La Suisse, par exemple, est un pays qui pratique la démocratie, la vraie, celle qui respecte les citoyens. Forte de 26 cantons, elle fait vivre ensemble des minorités montagnardes et des grandes villes industrielles, le tout avec quatre langues officielles, des religions différentes et un positionnement géographie particulier.

Étudions comment la rédaction d’une nouvelle Constitution se décide et se met en place dans un pays démocratique.

Dans un premier temps, il est important de comprendre que la rédaction d’une constitution demande du temps. Celle du Canton de Vaud, en Suisse, a demandé 7 ans de travaux.

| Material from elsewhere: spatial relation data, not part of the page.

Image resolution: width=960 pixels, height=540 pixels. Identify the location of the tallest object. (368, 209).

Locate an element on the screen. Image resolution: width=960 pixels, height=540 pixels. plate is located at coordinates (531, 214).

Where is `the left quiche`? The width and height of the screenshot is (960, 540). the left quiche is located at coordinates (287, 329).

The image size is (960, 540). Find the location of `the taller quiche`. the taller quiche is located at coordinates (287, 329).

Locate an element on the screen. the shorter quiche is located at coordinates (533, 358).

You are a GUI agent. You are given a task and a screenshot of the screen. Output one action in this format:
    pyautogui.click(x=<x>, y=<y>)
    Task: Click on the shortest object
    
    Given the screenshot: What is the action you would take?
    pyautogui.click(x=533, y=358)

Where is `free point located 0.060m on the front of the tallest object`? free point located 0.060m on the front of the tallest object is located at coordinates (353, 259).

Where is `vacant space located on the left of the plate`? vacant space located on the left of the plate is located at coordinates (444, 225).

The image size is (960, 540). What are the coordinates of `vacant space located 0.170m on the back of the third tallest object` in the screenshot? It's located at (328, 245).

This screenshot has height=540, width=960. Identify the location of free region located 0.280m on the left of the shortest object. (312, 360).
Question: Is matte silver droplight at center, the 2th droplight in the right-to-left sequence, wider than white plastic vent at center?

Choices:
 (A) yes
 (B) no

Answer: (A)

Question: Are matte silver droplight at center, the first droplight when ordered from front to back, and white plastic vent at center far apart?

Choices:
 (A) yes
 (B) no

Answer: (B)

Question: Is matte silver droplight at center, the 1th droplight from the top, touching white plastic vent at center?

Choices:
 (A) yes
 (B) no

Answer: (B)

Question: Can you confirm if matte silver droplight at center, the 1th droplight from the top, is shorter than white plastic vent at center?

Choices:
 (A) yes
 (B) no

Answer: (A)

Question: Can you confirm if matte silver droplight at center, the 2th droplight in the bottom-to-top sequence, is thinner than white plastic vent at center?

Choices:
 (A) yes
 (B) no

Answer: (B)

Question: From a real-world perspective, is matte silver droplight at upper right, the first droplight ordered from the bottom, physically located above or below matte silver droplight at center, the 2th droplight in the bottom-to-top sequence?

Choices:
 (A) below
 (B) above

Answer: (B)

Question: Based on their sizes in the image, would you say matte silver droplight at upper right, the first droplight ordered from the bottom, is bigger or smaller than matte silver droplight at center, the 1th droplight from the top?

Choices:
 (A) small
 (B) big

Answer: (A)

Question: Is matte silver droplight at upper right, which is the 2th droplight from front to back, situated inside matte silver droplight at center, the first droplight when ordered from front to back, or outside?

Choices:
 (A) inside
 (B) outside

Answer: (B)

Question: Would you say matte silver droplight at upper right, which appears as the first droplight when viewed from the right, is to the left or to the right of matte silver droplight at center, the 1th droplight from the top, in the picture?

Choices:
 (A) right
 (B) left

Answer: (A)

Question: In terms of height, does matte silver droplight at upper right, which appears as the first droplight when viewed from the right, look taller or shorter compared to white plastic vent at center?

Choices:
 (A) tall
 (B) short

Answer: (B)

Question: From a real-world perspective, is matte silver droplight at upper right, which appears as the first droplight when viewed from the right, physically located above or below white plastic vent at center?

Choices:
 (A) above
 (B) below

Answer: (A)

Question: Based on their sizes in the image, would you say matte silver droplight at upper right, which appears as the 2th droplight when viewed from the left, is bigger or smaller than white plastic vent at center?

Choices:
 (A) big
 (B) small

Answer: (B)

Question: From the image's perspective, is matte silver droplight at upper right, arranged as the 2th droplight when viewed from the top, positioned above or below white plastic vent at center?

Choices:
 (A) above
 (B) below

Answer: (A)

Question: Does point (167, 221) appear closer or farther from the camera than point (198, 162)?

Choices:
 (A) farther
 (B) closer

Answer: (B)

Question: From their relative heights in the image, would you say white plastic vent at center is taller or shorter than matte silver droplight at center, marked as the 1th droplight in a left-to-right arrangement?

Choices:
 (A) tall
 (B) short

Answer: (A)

Rappelons que la Constitution française actuelle a demandé en tout et pour tout 5 mois (en comptant large) entre la crise d’Alger (13 mai 1958) et sa promulgation (4 octobre 1958)! On mesure d’emblée la différence entre une Constitution faite par le peuple pour le peuple, et une constitution faite par des hommes politiques, pour des hommes politiques…

 

Comme en France, c’est une crise politique qui a conduit à l’idée de réécrire la Constitution qui datait quand même de plus de 100 ans… Mais à la différence de la France, la Suisse est un pays qui trouve ce processus naturel et qui l’encourage et le soutient.

Inutile de croire qu’en France, on puisse trouver un seul parti national qui soutiendrait une telle démarche. Ils sont tellement persuadés de savoir ce qui est bon pour nous que cette remise en question leur est carrément insupportable. Et pourtant, il faudra le soutien de l’appareil d’état pour changer le pays. Ça implique donc qu’il faudra gagner toutes les prochaines élections !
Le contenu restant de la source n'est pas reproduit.